As the world’s population ages, age-related diseases continue to increase. Current scientific research has identified nine characteristic defects that experts believe cause unhealthy aging.
“Correcting these aging characteristics is believed to be able to improve or reverse many age-related disorders and help people age in a healthier way,” Sekhar said. “However, we do not fully understand why these distinctive defects occur, and there are currently no solutions to correct even a single distinctive defect in aging.”
However, the results from Sekhar’s trial are promising, as GlyNAC supplementation for 24 weeks improved four of the nine aging defects. To learn more about how GlyNAC could help mitochondria recover fully, the team conducted a pilot clinical trial.
“We worked with eight older adults ages 70 to 80, comparing them to younger adults of the same gender ages 21 to 30,” Sekhar said. “We measure glutathione in red blood cells, mitochondrial fuel oxidation, plasma biomarkers of oxidative stress and oxidative damage, inflammation, endothelial function, glucose and insulin, gait speed, muscle strength, exercise capacity, cognitive tests, damage genetic, glucose production and muscle protein breakdown rates and body composition. Before taking GlyNAC, all of these measurements were abnormal in older adults compared to younger people. “
The team instructed the older adults to take GlyNAC for 24 weeks and then off it for 12 weeks. Sekhar and his team took measurements at the midpoint (12 weeks) and after the 24-week period. They repeated these measurements after the participants also stopped taking GlyNAC for 12 weeks.
“We are very excited about the results,” said Sekhar. “After taking GlyNAC for 24 weeks, all of these defects in older adults improved and some reverted to the levels found in young adults.” The researchers found that the volunteers tolerated the supplement well throughout the study period. However, the benefits began to wane after the participants stopped taking the supplement.
“I am especially encouraged by the improvements in cognition and muscle strength, ”Sekhar said. “Alzheimer’s disease and mild cognitive impairment (MCI) are serious medical conditions that affect memory in older people and lead to dementia, and there are no effective solutions for these disorders. We are exploring the possibility that GlyNAC could help with these conditions by conducting two pilot randomized clinical trials to test whether GlyNAC supplementation could improve cognitive impairment-related defects in Alzheimer’s disease and MCI and possibly improve cognitive impairment. cognitive function “.

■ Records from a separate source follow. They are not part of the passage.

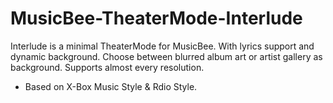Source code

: # MusicBee-TheaterMode-Interlude

Interlude is a minimal TheaterMode for MusicBee. With lyrics support and dynamic background. Choose between blurred album art or artist gallery as background.  Supports almost every resolution.  
* Based on X-Box Music Style & Rdio Style.
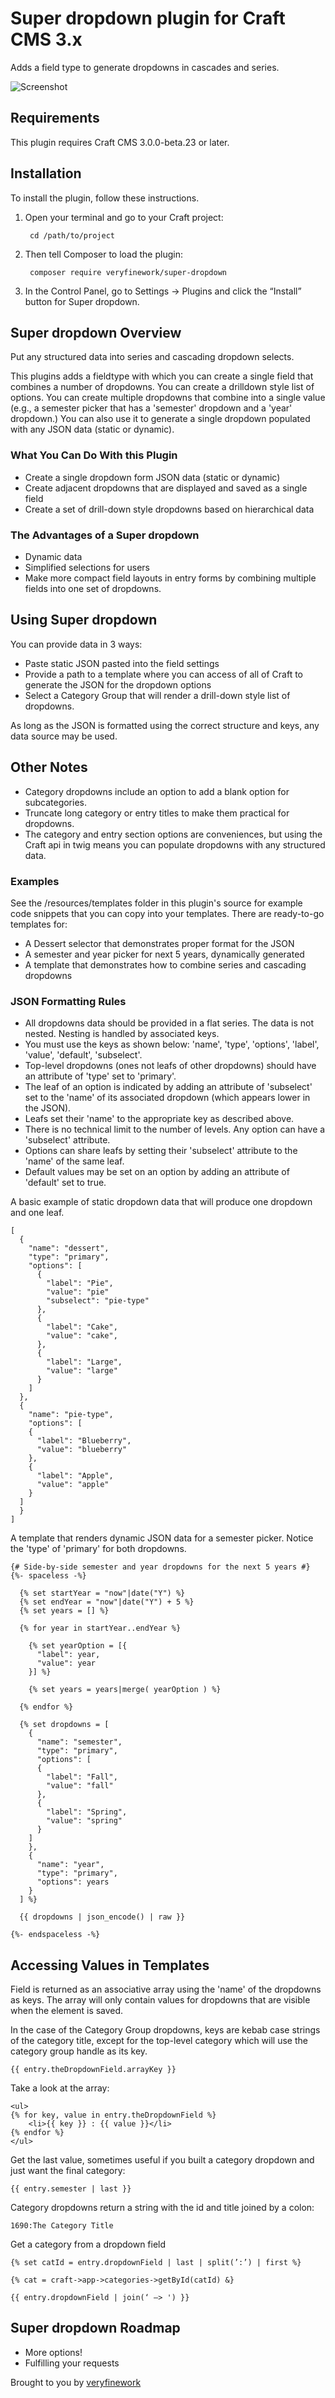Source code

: # Super dropdown plugin for Craft CMS 3.x

Adds a field type to generate dropdowns in cascades and series.

![Screenshot](resources/img/super-dropdown-icon6.png)

## Requirements

This plugin requires Craft CMS 3.0.0-beta.23 or later.

## Installation

To install the plugin, follow these instructions.

1. Open your terminal and go to your Craft project:

        cd /path/to/project

2. Then tell Composer to load the plugin:

        composer require veryfinework/super-dropdown

3. In the Control Panel, go to Settings → Plugins and click the “Install” button for Super dropdown.

## Super dropdown Overview

Put any structured data into series and cascading dropdown selects.

This plugins adds a fieldtype with which you can create a single field that combines a number of dropdowns. You can create a drilldown style list of options. You can create multiple dropdowns that combine into a single value (e.g., a semester picker that has a 'semester' dropdown and a 'year' dropdown.) You can also use it to generate a single dropdown populated with any JSON data (static or dynamic).

### What You Can Do With this Plugin
- Create a single dropdown form JSON data (static or dynamic)
- Create adjacent dropdowns that are displayed and saved as a single field
- Create a set of drill-down style dropdowns based on hierarchical data

### The Advantages of a Super dropdown
- Dynamic data
- Simplified selections for users
- Make more compact field layouts in entry forms by combining multiple fields into one set of dropdowns.

## Using Super dropdown
You can provide data in 3 ways:
- Paste static JSON pasted into the field settings
- Provide a path to a template where you can access of all of Craft to generate the JSON for the dropdown options
- Select a Category Group that will render a drill-down style list of dropdowns.

As long as the JSON is formatted using the correct structure and keys, any data source may be used.

## Other Notes
- Category dropdowns include an option to add a blank option for subcategories.
- Truncate long category or entry titles to make them practical for dropdowns.
- The category and entry section options are conveniences, but using the Craft api in twig means you can populate dropdowns with any structured data.

### Examples
See the /resources/templates folder in this plugin's source for example code snippets that you can copy into your templates. There are ready-to-go templates for:
- A Dessert selector that demonstrates proper format for the JSON
- A semester and year picker for next 5 years, dynamically generated
- A template that demonstrates how to combine series and cascading dropdowns

### JSON Formatting Rules
- All dropdowns data should be provided in a flat series. The data is not nested. Nesting is handled by associated keys.
- You must use the keys as shown below: 'name', 'type', 'options', 'label', 'value', 'default', 'subselect'.
- Top-level dropdowns (ones not leafs of other dropdowns) should have an attribute of 'type' set to 'primary'.
- The leaf of an option is indicated by adding an attribute of 'subselect' set to the 'name' of its associated dropdown (which appears lower in the JSON).
- Leafs set their 'name' to the appropriate key as described above.
- There is no technical limit to the number of levels. Any option can have a 'subselect' attribute.
- Options can share leafs by setting their 'subselect' attribute to the 'name' of the same leaf.
- Default values may be set on an option by adding an attribute of 'default' set to true.


A basic example of static dropdown data that will produce one dropdown and one leaf.

    [
      {
        "name": "dessert",
        "type": "primary",
        "options": [
          {
            "label": "Pie",
            "value": "pie"
            "subselect": "pie-type"
          },
          {
            "label": "Cake",
            "value": "cake",
          },
          {
            "label": "Large",
            "value": "large"
          }
        ]
      },
      {
        "name": "pie-type",
        "options": [
        {
          "label": "Blueberry",
          "value": "blueberry"
        },
        {
          "label": "Apple",
          "value": "apple"
        }
      ]
      }
    ]

A template that renders dynamic JSON data for a semester picker. Notice the 'type' of 'primary' for both dropdowns.

    {# Side-by-side semester and year dropdowns for the next 5 years #}
    {%- spaceless -%}
    
      {% set startYear = "now"|date("Y") %}
      {% set endYear = "now"|date("Y") + 5 %}
      {% set years = [] %}
    
      {% for year in startYear..endYear %}
    
        {% set yearOption = [{
          "label": year,
          "value": year
        }] %}
    
        {% set years = years|merge( yearOption ) %}
    
      {% endfor %}
    
      {% set dropdowns = [
        {
          "name": "semester",
          "type": "primary",
          "options": [
          {
            "label": "Fall",
            "value": "fall"
          },
          {
            "label": "Spring",
            "value": "spring"
          }
        ]
        },
        {
          "name": "year",
          "type": "primary",
          "options": years
        }
      ] %}
    
      {{ dropdowns | json_encode() | raw }}
    
    {%- endspaceless -%}



## Accessing Values in Templates

Field is returned as an associative array using the 'name' of the dropdowns as keys. The array will only contain values for dropdowns that are visible when the element is saved.

In the case of the Category Group dropdowns, keys are kebab case strings of the category title, except for the top-level category which will use the category group handle as its key.

    {{ entry.theDropdownField.arrayKey }}

Take a look at the array:
    
    <ul>
    {% for key, value in entry.theDropdownField %}
        <li>{{ key }} : {{ value }}</li>
    {% endfor %}
    </ul>
    
Get the last value, sometimes useful if you built a category dropdown and just want the final category:

    {{ entry.semester | last }}

Category dropdowns return a string with the id and title joined by a colon:

    1690:The Category Title
    
Get a category from a dropdown field

    {% set catId = entry.dropdownField | last | split(’:’) | first %}
    
    {% cat = craft->app->categories->getById(catId) &}
    
    {{ entry.dropdownField | join(‘ —> ') }}

## Super dropdown Roadmap

- More options!
- Fulfilling your requests

Brought to you by [veryfinework](https://github.com/veryfinework)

“The overall findings from the current study are very encouraging,” Sekhar said. “They suggest that GlyNAC supplementation could be a simple and viable method to promote and improve healthy aging in older adults. We call this the ‘Power of 3’ because we believe the combined benefits of glycine, NAC and glutathione are needed to achieve this widespread and far-reaching improvement. We have also completed a randomized clinical trial on GlyNAC supplementation versus placebo in older adults, and those results will be published soon. “
Final thoughts on how researchers determined that certain amino acids improve cognition in older adults
A groundbreaking study from Baylor College of Medicine found that older adults taking glycine and N-acetylcysteine supplements had markedly improved health. These amino acids are the precursors of the natural antioxidant glutathione, the main ingredient in the supplement GlyNAC. The researchers noted that adults who took GlyNAC supplements for 24 weeks had better cognition along with many other improvements. These findings may lead to better treatments for age-related diseases in the future.